Unterschiedlicher könnten die Partner für das vorliegende Programm kaum sein: Leif Ove Andsnes, der sein Spiel bewusst zügelt, zurückgenommen und zart musiziert, trifft auf Marc-André Hamelin, der gerne die Virtuosität triumphieren lässt und dessen Repertoire gefühlt alles umfasst, was im Volksmund als „unspielbar“ gilt. Ein Meister der Beethoven-Konzerte trifft auf einen Alkan-, Busoni- und Godowsky-Kenner. Was die beiden Pianisten eint, ist ihre spürbare Liebe zum Detail, ihr fanatischer Fokus auf das Innermusikalische. Keiner der beiden würde jemals ein Werk lieblos vortragen, nur um sein Können zu präsentieren; trotz allen Erfolgs handelt es sich in keiner Weise um Showmen, sondern um ernstzunehmende und wahrhafte Musiker.

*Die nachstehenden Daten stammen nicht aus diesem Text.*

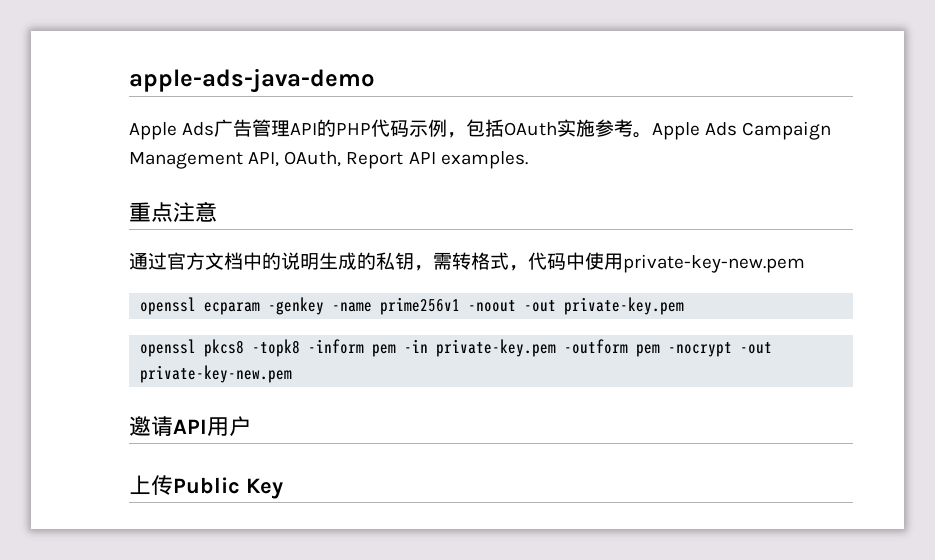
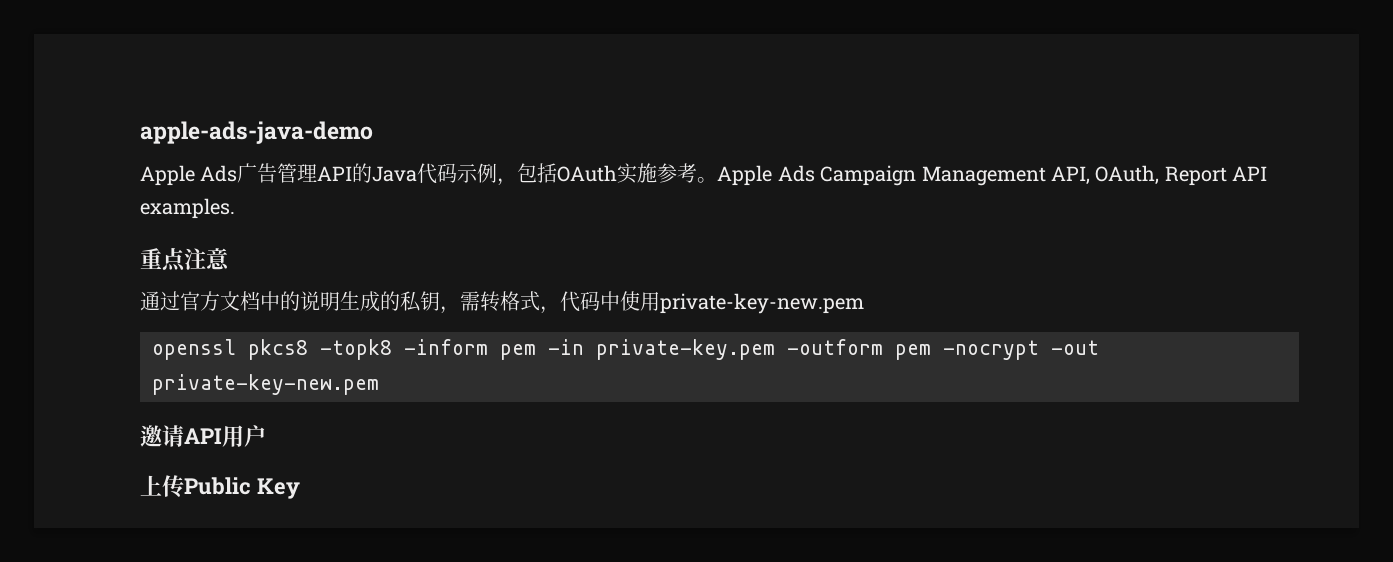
[336,123,372,135] PHP -> [372,166,418,182] Java
[140,297,685,315] // openssl ecparam -genkey -name prime256v1 -noout -out private-key.pem -> (864, 303) none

Und das Aufeinandertreffen funktioniert: Die beiden so grundverschiedenen Spielweisen harmonieren und vereinen sich zu einem tief ergründeten Kunstwerk. Die vierhändige Fassung des Sacre du Printemps ist berüchtigt für ihre horrenden Anforderungen technischer Natur, entsprechend üblich sind da virtuos-halsbrecherische Darbietungen, die ausschließlich der Selbstdarstellung und nicht der Musik dienen. Wie viel Farbe doch in dem Auszug steckt, beweisen Andsnes und Hamelin auf eindrucksvolle Weise: Selbst wenn die originale Orchesterversion nicht bekannt wäre, würde man orchestrale Färbungen im Spiel der beiden Pianisten ausmachen. Beide setzen die spezifischen Charakteristika der Orchesterinstrumente auf dem Klavier um, transzendieren entsprechend den Klang über den eines reines Tasteninstruments hinaus. Der vollstimmige Satz bleibt transparent, die einzelnen Stimmen heben sich klar voneinander ab. Zu keiner Zeit wird die Musik geräuschhaft, sie bleibt durchweg menschlich und natürlich, selbst in ihren archaischsten Momenten. Die anderen Stücke der Aufnahme sind auf dem selben überragenden Level vorgetragen: Das sperrige Konzert für zwei Klaviere nimmt klare Konturen an, erscheint – was wirklich selten ist – auf Anhieb verständlich, und die drei kleinen Piècen Madrid, Tango und Circus Polka geben sich als echte Perlen mit Charakter und Substanz zu erkennen.